A growing number of Americans today are continuously traveling around the country for work, especially during the holiday season. These nomadic workers of sorts are called “workampers”, and they’ve became a vital part of the workforce at a giant Amazon.com warehouse in Nevada. Casey Wian has that story.
He follows Kellie and Walt Gunn as they drive to the company's massive customer fulfillment center, 30 miles outside Reno, Nevada. They call themselves "affluent homeless." Always on the road and living in an RV, these so-called workampers are two of “hundreds of thousands of semi-retired Americans...now traveling from seasonal job-to-job,” Wian reports. “At this Amazon warehouse, 250 workampers earn about $12 an hour, plus bonuses and overtime.”

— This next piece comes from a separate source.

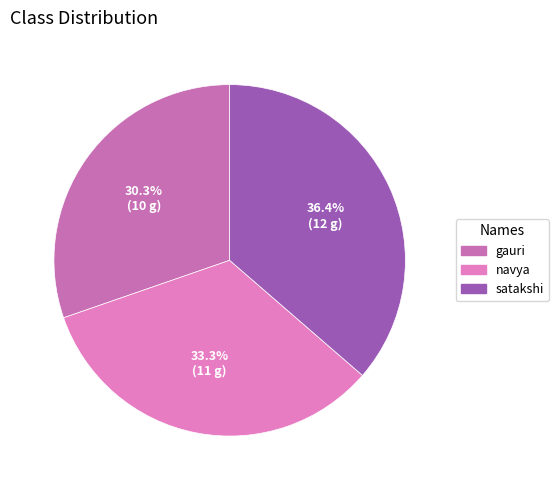

What percentage is NOT represented by satakshi?

63.6%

"It's far more economical to live this way than it is in a stick house," Kellie says. “We don't spend near as much as we did when we were in a stick house. Just insurance alone and taxes on property and so forth,” Walt adds.
“This year, Amazon is hiring 50,000 seasonal workers at its 40 fulfillment centers nationwide,” Wian says. “Eleven hundred of them are Workampers…A small, but growing number of workampers are younger, forced out of jobs by the recession."
“With the economy the way it is, they have to work,” Walt says. “Well they're too young for Social Security, so they have no retirement,” Kellie adds. “When the economy dropped, they pretty much lost everything that they had. And so now they go from job to job."